14. I used to read all of Jane Austen’s novels every year for about 10-12 years, and I still reread my favourite occasionally: Persuasion. But, much more frequently than that, with my children, The Gruffalo and Where the Wild Things Are. Every night for months, times two. I make that at least 180 times each.

15. Javier Marias: A Heart So Whitesimply because I’d heard that he was a long-winded writer who seems to change course in the middle of a sentence – an infuriating style. Instead, it really resonated with me.

16. Bulgakov’s The Master and Margarita. Completely insane, funny, sharply satirical and delectable.

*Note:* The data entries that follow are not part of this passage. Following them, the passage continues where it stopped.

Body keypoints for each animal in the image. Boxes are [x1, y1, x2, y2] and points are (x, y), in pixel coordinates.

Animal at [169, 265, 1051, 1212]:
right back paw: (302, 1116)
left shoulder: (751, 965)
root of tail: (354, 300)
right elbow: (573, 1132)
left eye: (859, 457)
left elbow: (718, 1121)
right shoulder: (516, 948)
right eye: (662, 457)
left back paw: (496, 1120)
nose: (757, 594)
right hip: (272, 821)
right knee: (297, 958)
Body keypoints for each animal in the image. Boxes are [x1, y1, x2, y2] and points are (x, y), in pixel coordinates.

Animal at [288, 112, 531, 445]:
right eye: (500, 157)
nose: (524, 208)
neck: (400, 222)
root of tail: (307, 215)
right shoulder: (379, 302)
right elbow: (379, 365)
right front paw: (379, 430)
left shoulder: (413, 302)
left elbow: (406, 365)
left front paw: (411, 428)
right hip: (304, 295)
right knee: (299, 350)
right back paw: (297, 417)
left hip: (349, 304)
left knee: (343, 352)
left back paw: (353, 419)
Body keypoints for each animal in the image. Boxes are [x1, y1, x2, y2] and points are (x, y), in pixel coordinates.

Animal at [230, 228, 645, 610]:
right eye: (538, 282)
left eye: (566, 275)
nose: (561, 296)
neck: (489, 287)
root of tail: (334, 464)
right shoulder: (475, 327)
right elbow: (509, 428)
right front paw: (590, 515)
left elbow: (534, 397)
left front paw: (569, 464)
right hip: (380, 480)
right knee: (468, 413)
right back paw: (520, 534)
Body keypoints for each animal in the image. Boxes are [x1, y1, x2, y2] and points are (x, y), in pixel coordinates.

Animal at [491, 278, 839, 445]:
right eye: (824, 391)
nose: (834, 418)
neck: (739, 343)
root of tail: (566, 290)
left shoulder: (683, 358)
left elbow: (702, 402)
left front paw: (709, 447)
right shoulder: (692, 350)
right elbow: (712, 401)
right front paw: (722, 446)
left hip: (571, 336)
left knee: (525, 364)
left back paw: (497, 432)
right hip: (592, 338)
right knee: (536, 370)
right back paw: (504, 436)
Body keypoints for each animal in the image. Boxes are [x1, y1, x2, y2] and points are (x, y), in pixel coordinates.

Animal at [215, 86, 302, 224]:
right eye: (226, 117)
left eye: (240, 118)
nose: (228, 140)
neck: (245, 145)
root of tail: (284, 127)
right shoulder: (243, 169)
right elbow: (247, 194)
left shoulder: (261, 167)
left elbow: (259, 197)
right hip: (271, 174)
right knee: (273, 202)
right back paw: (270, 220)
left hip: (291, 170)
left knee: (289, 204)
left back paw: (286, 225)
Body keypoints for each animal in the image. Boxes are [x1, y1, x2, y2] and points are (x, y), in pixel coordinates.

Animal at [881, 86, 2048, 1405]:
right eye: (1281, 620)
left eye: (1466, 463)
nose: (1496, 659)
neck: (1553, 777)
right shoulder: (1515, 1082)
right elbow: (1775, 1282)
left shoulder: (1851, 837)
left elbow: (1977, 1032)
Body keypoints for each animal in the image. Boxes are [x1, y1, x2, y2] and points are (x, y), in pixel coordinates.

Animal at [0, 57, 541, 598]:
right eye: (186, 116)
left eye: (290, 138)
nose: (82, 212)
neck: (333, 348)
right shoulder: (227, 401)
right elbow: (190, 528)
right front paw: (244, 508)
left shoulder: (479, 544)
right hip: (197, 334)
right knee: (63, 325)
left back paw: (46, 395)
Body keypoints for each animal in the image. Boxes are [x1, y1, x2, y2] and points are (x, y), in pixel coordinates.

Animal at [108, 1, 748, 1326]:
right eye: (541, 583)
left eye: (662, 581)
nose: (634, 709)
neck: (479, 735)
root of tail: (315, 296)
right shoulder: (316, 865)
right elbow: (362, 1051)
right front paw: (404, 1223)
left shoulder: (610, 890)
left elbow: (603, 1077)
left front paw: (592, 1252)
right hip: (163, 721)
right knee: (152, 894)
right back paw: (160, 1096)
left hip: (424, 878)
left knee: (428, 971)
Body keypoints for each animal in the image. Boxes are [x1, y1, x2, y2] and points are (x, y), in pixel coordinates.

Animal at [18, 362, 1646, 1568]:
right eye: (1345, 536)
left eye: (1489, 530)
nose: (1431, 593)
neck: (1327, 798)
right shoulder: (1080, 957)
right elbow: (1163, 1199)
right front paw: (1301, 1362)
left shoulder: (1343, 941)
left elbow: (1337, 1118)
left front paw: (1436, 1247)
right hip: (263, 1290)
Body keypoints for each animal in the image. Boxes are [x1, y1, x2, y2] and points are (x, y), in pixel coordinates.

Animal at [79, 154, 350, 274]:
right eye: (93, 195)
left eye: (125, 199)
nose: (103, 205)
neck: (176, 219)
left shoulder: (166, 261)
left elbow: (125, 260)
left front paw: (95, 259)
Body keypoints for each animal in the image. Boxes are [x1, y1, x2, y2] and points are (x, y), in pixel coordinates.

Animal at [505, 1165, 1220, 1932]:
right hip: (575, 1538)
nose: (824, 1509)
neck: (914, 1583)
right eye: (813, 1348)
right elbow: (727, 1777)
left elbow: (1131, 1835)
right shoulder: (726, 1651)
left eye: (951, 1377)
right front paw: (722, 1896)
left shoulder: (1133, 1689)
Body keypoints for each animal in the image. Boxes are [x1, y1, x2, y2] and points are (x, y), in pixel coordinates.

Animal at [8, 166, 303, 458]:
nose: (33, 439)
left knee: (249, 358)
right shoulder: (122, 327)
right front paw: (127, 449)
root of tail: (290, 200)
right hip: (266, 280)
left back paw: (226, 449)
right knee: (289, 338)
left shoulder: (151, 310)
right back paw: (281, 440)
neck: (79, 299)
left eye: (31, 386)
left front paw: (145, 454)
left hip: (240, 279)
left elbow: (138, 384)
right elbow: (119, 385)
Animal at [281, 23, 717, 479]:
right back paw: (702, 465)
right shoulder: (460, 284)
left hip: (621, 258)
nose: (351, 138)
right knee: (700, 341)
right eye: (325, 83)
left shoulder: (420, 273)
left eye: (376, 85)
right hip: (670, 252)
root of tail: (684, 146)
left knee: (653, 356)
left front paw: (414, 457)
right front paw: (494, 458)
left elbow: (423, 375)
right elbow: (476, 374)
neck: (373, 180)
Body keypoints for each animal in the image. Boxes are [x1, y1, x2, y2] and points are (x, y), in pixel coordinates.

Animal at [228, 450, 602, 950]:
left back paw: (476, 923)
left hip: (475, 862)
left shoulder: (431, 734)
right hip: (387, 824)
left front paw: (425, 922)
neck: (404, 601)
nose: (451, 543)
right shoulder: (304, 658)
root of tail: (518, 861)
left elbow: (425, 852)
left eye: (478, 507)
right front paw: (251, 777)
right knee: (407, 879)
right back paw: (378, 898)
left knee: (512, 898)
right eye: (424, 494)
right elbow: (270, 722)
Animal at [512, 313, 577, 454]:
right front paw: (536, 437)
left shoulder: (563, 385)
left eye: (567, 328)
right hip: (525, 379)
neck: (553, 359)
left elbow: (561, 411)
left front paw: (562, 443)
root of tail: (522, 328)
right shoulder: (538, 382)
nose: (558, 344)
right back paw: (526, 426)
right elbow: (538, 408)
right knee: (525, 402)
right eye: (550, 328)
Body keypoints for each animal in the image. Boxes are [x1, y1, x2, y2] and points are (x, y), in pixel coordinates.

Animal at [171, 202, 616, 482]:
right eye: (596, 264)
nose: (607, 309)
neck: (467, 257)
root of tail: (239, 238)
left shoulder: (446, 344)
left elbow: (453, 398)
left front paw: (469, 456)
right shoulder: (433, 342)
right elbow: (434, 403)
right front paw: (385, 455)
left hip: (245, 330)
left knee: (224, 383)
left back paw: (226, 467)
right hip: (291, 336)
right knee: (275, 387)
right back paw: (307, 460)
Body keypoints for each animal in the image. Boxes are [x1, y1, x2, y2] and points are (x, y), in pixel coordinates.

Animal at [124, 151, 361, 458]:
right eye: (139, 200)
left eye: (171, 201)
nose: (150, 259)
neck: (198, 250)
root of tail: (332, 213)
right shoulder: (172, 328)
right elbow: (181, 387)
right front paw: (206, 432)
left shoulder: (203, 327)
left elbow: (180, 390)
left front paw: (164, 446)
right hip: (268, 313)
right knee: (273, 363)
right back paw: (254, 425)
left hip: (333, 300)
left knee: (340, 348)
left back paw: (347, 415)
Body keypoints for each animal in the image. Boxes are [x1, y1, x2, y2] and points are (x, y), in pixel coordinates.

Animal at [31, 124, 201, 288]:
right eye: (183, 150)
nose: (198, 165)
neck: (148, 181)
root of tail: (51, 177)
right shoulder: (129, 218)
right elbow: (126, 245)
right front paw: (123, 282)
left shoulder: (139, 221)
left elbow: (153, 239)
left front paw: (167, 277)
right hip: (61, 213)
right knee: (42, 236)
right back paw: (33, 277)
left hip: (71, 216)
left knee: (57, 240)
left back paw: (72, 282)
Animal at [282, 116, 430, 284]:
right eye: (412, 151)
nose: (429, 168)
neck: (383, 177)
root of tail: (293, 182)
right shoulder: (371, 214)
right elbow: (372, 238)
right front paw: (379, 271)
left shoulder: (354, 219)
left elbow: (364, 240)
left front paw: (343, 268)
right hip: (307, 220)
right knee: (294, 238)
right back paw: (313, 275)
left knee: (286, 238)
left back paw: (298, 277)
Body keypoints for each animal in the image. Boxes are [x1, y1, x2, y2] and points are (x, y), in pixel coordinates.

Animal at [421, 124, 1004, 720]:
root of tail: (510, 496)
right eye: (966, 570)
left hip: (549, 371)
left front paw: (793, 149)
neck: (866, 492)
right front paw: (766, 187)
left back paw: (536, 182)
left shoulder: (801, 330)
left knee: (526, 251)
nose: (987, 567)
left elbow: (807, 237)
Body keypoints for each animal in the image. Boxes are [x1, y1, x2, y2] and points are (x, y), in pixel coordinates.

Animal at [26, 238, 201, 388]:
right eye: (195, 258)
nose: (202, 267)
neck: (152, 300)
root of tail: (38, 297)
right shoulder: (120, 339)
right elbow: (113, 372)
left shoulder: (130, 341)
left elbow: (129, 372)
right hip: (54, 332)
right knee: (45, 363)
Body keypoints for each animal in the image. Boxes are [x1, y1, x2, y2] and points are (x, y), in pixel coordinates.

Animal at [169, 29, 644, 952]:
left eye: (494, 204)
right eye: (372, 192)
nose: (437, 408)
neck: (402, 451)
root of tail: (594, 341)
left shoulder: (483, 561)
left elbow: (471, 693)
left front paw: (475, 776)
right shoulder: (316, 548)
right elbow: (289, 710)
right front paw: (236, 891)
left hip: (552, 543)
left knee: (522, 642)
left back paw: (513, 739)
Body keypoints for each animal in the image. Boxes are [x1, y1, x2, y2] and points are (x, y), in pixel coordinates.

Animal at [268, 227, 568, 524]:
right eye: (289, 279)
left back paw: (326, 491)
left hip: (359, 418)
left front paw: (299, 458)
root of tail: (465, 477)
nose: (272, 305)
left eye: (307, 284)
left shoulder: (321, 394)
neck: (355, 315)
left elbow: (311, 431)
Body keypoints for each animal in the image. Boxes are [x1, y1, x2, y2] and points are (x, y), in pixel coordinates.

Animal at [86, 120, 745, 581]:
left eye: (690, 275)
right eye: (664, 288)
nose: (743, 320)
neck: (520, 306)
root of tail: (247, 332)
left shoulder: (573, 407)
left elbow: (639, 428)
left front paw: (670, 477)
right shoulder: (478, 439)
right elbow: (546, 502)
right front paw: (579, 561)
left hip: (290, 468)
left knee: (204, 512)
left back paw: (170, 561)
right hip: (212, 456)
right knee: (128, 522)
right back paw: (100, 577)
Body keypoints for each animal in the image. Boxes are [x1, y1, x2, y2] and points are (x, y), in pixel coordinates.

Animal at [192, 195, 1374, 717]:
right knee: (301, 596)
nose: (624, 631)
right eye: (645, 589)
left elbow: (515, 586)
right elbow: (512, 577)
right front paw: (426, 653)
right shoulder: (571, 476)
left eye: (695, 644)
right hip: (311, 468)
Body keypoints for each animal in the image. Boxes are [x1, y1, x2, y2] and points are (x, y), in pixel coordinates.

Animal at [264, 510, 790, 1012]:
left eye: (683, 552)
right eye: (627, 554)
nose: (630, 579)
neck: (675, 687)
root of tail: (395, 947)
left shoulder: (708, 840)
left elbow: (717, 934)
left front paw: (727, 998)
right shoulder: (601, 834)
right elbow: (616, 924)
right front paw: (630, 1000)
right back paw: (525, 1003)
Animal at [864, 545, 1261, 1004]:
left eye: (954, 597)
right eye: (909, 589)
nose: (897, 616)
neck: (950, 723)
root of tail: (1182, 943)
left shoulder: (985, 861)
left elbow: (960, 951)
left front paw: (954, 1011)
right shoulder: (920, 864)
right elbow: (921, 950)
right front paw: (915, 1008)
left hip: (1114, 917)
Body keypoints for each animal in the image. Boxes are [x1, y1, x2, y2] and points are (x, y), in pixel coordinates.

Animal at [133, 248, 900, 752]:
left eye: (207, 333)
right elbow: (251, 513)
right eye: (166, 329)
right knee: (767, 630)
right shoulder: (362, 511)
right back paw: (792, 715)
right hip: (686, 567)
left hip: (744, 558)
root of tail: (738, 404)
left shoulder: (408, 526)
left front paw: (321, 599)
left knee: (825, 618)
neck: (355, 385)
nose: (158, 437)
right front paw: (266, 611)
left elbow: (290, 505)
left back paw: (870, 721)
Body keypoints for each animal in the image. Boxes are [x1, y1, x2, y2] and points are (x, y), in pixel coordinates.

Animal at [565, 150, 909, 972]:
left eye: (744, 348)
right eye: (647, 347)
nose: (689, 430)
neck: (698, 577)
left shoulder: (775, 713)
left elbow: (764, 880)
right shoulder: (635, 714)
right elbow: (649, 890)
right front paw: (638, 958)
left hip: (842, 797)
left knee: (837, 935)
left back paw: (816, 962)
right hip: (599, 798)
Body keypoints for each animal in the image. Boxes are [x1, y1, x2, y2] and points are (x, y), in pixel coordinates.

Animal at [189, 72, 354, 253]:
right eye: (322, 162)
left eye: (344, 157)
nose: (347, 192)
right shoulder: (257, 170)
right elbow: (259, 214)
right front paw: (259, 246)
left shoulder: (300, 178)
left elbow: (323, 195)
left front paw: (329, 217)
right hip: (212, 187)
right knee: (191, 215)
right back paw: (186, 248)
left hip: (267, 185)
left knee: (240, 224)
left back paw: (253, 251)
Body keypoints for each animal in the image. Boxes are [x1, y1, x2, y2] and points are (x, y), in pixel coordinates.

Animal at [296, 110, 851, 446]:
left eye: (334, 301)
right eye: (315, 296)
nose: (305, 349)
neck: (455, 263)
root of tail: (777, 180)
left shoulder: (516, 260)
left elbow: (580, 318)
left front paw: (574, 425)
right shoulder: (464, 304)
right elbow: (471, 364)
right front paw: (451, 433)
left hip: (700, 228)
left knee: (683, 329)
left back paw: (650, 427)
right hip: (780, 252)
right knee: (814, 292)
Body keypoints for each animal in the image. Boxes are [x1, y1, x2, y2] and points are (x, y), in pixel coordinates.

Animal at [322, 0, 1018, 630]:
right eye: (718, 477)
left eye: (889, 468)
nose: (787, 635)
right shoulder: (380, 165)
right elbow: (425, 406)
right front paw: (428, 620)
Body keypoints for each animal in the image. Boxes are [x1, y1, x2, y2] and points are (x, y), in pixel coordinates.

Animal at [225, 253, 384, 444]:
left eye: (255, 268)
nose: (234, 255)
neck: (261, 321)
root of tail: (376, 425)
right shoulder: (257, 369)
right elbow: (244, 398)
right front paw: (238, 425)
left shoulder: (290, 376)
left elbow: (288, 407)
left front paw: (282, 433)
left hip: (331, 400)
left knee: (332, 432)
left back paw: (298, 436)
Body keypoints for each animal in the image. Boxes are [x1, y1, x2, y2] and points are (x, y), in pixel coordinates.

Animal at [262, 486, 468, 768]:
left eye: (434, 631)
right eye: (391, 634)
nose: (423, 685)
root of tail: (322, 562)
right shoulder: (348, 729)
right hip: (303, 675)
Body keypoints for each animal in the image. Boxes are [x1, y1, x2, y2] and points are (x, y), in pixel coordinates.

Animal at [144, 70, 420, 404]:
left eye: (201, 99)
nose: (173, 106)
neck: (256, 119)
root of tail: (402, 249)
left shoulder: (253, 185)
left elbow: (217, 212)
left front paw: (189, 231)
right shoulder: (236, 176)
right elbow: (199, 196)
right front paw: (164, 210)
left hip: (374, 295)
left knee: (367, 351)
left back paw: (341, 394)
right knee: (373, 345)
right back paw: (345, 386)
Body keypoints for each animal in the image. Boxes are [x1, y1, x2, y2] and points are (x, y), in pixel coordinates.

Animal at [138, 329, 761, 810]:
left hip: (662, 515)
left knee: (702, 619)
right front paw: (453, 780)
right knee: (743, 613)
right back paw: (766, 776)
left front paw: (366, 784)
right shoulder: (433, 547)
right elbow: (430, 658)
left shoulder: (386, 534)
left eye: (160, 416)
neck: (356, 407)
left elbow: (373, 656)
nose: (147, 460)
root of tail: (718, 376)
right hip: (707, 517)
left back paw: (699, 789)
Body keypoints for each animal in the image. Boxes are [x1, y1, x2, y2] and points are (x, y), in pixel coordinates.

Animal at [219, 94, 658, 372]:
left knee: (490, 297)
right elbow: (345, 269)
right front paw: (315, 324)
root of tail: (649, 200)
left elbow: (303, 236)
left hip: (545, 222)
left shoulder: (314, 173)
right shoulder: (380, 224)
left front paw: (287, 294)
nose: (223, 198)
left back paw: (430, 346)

17. Probably the Diaries of Virginia Woolf and the Letters Home of Sylvia Plath. They both showed me that you can be both a woman and a writer, suffer from depression and yet still be incredibly creative.

18. Hmm, I have the feeling it’s best not to meet your favourite writers, for fear of being disappointed. I think I might be somewhat tongue-tied but glowing in the presence of Simone de Beauvoir. Alternatively, I might be tempted to fatten up Franz Kafka and earn his disapproval forever.

19. Japanese writer Dazai Osamu – although be warned, he is not for the faint-hearted. He was drunk, depressive, treated women appallingly and tried to commit suicide several times (he succeeded at last, in a double love suicide in 1948). And yet nobody surpasses him in the description of the end of an era in Japan in his short stories and few novels such as No Longer Human and Setting Sun.

20. I return to crime with my favourite series of all time being Maj Sjöwall and Per Wahlöö’s Martin Beck series. Well thought out from the beginning – 10 years, 10 books, a critique of society and a method of policing that is much more about painstaking work than fast-paced chasing or technological wizardry. It changed the art of crime writing forever.